CORPORATE TRANSACTIONS & COMPLIANCE BLOG

Changes to Certificates of Good Standing in the U.K. Exclude Previously Provided Information

By: Karen Redman, COGENCY GLOBAL INC. on Fri, Oct 28, 2016

In the U.K., Certificates of Good Standing are issued by the Companies House and are generally required when a company wants to register to do business in another jurisdiction and may also be required before a company can enter into certain contracts or business relationships.  Due to the U.K.’s Small Business, Enterprise and Employment Act of 2015, the information contained in U.K. Good Standing Certificates is changing effective November 2016. Those who need to obtain these certificates should be aware of the information that will now be excluded.

UK Certificate of Good Standing.jpg

The Change

As of November 2016, the U.K. Certificate of Good Standing will no longer contain information on:

  • Shareholders
  • Shareholding
  • Statement of Capital

The Cause

Since June 2016, under the U.K.’s Small Business, Enterprise and Employment Act of 2015 (the Act), companies registered in England and Wales (U.K. limited companies and limited liability partnerships) are no longer required to file an annual return. Instead, these registered companies are obliged to file an annual confirmation statement. Part 8 of the Act states that every company, whether dormant or active, has the duty to deliver to the registrar a statement confirming that the information held at the register is up to date.  The information required includes:

  • Company’s registered office
  • Company’s directors (appointments, terminations of appointments, and director’s details – e.g. service address, surname, etc.)
  • Company’s secretary (appointments, terminations of appointments, and secretary’s details – e.g. service address, surname, etc.)
  • Location of the company’s registers (i.e. whether they are kept at the company’s registered office or at a single alternative inspection location)
  • The company’s Standard Industrial Classification (SIC) code
  • A change to the matters included in the company’s last statement of capital
  • A change in the shareholders’ information; and
  • If the company was registered before June 30, 2016, a change in the information in the company’s Persons of Significant Control (PSC) Register  (This information must be provided in its entirety the first time you file a confirmation statement.)

A private company which has elected to keep information found in one or more of its company registers on the public record at Companies House also needs to ensure it has notified Companies House of any changes to that information concerning:

  • Its members
  • The company’s directors and their details
  • The directors’ usual residential addresses
  • The company’s secretary and details
  • The company’s PSCs and details[1]

In the third posting of our three-part blog series relating to the Act, It’s Getting Harder for Beneficial Owners to Maintain Their Anonymity”, we explained that, rather than repeat and resubmit previously filed information about the company with Companies House as required on the annual return, the company now reviews the information currently on file and confirms that all the specific information has already been delivered to the Registrar. In addition, the confirmation statement may be filed at any time subject to the requirement that no more than 12 months can lapse between filings.

The Effect

These changes will make it more difficult to retrieve shareholders' information that was readily available during the Annual Return era. Previously, a statement of capital needed to be provided every year on the annual return. Now, changes are expected to be made on the appropriate forms after each change event. As the confirmation statement then merely confirms that the records of the company are correct as of a particular date, the format makes it difficult to gather the data while issuing the Good Standing Certificate.
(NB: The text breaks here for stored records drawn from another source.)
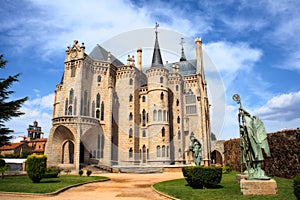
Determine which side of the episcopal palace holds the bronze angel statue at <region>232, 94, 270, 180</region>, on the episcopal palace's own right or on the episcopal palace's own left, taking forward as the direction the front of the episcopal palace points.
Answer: on the episcopal palace's own left

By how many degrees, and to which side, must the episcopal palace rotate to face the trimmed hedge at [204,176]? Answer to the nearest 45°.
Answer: approximately 45° to its left

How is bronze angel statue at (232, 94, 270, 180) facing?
to the viewer's left

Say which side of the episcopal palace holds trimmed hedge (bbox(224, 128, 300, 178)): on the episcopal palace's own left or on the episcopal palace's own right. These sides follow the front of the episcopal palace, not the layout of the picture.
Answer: on the episcopal palace's own left

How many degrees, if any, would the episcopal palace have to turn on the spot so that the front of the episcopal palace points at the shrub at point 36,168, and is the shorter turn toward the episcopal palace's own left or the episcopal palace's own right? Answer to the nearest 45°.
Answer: approximately 45° to the episcopal palace's own left

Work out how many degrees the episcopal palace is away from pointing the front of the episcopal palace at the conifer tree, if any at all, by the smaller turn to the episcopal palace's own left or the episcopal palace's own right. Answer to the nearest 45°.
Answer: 0° — it already faces it

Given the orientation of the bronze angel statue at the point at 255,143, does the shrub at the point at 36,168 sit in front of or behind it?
in front

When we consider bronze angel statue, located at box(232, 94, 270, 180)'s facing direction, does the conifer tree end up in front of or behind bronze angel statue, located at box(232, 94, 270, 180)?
in front

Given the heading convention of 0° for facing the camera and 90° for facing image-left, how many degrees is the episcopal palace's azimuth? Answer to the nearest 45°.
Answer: approximately 45°
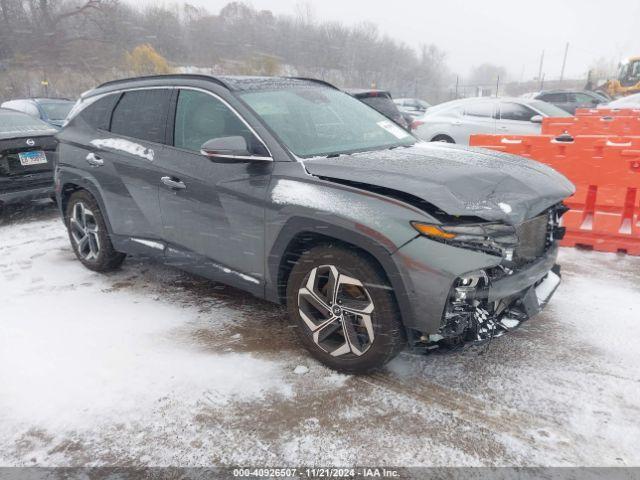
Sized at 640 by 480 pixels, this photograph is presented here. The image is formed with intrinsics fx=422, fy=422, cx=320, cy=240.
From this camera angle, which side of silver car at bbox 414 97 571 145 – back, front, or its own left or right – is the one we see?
right

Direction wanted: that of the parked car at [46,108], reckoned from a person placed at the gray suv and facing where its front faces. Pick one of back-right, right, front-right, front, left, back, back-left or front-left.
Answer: back

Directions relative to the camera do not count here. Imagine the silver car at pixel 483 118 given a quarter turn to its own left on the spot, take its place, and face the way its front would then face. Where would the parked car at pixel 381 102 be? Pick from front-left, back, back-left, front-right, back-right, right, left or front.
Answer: back-left

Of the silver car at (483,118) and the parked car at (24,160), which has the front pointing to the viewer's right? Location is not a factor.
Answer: the silver car

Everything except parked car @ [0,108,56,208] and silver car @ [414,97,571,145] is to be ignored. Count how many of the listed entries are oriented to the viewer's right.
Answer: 1

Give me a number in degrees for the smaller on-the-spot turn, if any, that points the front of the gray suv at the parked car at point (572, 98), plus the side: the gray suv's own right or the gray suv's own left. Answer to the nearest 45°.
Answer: approximately 90° to the gray suv's own left

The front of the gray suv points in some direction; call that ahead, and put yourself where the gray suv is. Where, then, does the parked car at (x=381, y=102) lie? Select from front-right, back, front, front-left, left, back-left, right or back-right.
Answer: back-left

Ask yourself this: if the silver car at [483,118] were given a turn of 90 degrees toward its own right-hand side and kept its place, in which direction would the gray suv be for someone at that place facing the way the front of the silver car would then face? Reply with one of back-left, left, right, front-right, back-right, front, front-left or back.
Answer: front

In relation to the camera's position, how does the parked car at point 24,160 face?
facing away from the viewer and to the left of the viewer
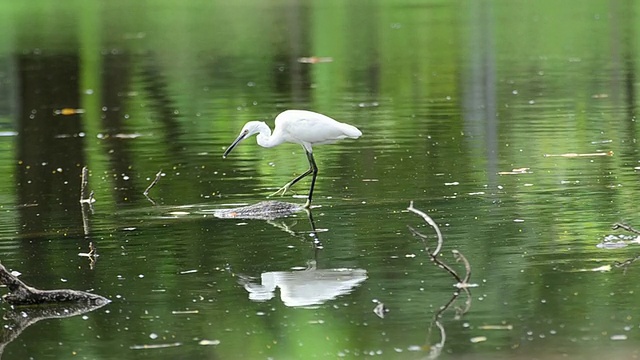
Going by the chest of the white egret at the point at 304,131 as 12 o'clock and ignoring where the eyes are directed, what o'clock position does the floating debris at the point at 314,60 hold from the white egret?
The floating debris is roughly at 3 o'clock from the white egret.

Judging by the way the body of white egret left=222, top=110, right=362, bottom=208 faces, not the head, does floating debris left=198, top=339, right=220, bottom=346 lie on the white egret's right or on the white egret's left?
on the white egret's left

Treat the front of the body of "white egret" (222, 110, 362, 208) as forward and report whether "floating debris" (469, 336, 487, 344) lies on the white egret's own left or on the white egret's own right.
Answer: on the white egret's own left

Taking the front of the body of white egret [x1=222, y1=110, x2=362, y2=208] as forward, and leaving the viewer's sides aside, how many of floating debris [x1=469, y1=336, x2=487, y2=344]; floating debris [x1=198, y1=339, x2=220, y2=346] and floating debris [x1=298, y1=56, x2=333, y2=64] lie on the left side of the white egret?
2

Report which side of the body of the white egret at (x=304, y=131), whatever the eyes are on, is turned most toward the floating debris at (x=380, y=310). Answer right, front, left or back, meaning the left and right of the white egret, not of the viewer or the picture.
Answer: left

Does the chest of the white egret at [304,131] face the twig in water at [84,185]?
yes

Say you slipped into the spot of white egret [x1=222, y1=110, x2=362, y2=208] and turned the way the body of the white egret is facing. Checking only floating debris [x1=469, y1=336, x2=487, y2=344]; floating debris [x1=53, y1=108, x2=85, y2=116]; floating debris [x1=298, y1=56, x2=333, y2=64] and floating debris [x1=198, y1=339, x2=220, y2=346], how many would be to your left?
2

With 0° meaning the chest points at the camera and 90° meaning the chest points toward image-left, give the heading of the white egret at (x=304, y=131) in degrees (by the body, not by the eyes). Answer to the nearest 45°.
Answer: approximately 90°

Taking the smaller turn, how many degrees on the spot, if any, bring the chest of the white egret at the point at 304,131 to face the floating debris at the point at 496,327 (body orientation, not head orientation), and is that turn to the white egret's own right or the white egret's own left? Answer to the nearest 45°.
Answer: approximately 90° to the white egret's own left

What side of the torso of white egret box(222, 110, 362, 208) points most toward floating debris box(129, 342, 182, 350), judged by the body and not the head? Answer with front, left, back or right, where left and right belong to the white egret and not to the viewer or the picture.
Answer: left

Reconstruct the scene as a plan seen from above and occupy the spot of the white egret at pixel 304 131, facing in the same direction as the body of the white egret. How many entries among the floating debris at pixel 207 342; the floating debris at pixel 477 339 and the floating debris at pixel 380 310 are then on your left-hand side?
3
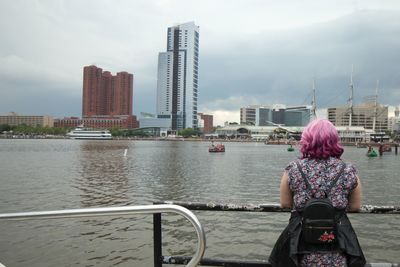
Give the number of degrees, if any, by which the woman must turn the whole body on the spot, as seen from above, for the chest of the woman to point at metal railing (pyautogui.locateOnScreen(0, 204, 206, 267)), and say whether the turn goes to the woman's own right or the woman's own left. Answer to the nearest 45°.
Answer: approximately 90° to the woman's own left

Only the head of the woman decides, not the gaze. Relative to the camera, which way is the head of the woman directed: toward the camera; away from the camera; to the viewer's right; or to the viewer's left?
away from the camera

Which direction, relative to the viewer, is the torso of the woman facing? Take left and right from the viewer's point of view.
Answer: facing away from the viewer

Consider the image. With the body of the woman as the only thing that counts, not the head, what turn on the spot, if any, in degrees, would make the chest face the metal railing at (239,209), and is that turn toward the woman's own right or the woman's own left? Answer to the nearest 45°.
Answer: approximately 90° to the woman's own left
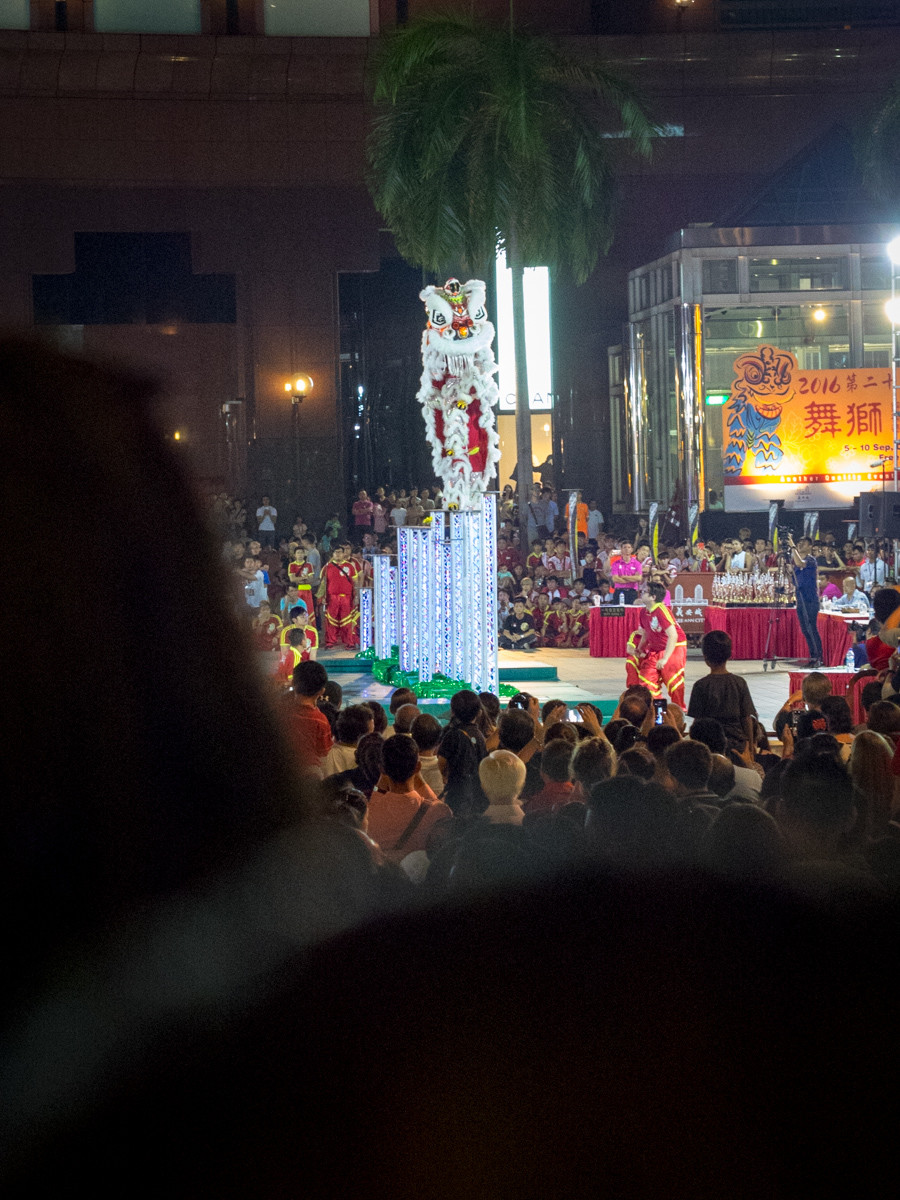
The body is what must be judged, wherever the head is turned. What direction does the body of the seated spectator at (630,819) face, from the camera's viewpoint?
away from the camera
To that end, Companies House issued a pamphlet and updated their website to state:

You won’t be able to order certificates with information on shareholders, shareholdings or statement of capital from the beginning of November 2016, due to changes brought in by the Small Business Enterprise and Employment Act.”

The good standing wording on U.K. certificates states that a company has been in continuous, unbroken existence since its incorporation and that no action is currently being taken to strike the company off the register.
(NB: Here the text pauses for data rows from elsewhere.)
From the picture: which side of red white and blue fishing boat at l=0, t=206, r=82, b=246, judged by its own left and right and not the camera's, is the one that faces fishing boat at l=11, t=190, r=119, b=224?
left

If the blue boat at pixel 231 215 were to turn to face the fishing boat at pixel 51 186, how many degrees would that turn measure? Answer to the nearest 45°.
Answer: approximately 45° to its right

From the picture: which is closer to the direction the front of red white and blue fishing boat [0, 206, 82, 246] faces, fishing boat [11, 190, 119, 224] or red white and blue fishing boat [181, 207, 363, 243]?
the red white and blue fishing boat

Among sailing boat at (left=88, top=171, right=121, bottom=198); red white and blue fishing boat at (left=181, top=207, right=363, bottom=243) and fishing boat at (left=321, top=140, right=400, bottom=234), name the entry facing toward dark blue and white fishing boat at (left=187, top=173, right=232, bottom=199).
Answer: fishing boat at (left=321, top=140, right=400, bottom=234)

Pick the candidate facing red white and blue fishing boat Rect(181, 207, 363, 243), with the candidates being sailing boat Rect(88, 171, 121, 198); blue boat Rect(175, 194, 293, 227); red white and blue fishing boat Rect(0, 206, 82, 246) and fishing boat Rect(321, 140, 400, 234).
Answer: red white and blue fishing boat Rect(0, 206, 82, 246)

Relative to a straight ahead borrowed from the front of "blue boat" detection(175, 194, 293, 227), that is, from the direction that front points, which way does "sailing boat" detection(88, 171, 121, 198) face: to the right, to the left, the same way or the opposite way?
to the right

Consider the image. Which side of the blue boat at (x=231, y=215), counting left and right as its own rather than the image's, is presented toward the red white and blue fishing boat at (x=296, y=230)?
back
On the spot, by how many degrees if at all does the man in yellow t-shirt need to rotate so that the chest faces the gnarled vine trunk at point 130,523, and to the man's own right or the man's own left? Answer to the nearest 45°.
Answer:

Companies House will only issue the good standing if the company is up to date with its filings and one of the following applies:

  • It’s a private limited company with at least one director who is a natural person.
  • It’s a public limited company with a secretary and at least two directors (one of which is a natural person).
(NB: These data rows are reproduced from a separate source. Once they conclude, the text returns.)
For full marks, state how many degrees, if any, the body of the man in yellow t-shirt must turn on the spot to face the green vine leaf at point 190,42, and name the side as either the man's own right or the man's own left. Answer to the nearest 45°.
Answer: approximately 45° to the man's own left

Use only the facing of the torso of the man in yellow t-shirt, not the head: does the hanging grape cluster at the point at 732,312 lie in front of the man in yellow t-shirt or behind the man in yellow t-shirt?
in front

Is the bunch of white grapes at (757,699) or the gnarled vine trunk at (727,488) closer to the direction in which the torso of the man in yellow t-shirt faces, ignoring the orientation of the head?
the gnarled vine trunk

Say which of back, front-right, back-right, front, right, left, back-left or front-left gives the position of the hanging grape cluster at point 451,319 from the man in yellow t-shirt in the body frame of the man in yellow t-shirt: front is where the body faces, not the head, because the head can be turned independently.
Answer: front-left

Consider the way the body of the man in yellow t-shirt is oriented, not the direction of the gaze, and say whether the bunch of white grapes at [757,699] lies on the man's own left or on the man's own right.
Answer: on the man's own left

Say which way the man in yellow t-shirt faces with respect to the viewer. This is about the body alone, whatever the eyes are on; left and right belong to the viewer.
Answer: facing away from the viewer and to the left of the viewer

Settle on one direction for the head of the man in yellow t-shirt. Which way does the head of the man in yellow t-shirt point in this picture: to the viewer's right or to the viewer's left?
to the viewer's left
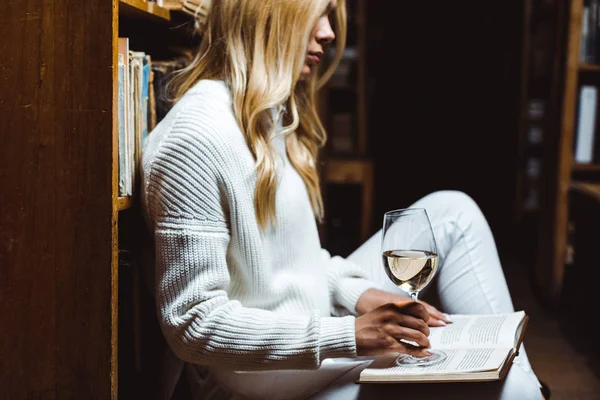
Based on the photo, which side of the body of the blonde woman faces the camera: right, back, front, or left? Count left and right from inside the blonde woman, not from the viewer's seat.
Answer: right

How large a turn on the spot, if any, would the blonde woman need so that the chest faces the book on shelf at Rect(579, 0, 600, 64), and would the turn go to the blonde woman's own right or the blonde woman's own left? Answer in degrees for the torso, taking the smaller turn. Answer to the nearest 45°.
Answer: approximately 45° to the blonde woman's own left

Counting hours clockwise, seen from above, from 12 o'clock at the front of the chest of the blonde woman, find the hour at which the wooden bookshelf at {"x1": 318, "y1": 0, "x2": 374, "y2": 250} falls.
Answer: The wooden bookshelf is roughly at 9 o'clock from the blonde woman.

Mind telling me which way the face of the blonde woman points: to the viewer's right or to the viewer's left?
to the viewer's right

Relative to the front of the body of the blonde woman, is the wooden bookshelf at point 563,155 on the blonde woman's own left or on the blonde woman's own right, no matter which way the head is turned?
on the blonde woman's own left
Obtaining Additional Info on -- and Apart From -- Good Standing Certificate

The good news is that additional information previously included can still be provided on the Good Standing Certificate if it is specifically requested, including:

  • Directors’ names and details such as date of birth (month/ year) or nationality;
  • Secretaries’ names;
  • Registered office address;
  • The company’s objects (objectives)

If the company’s shareholding and shareholder information is required, since it will no longer be provided on Good Standing Certificates, one possible solution is to review a list of filings made after the prior annual return and request copies of the ones that would be relevant, such as a “statement of capital following an allotment of shares”.

Keep these changes in mind the next time you need to obtain a U.K. Good Standing Certificate so that you remember to ask for the additional info on the certificate if it is needed, and also to ensure that if shareholding/shareholder information is required, you make the separate request for copies of the filings on record that will provide that information.

 

[1] https://www.gov.uk/government/publications/confirmation-statement/confirmation-statement

 

This article is provided for informational purposes only and should not be considered, or relied upon, as legal advice.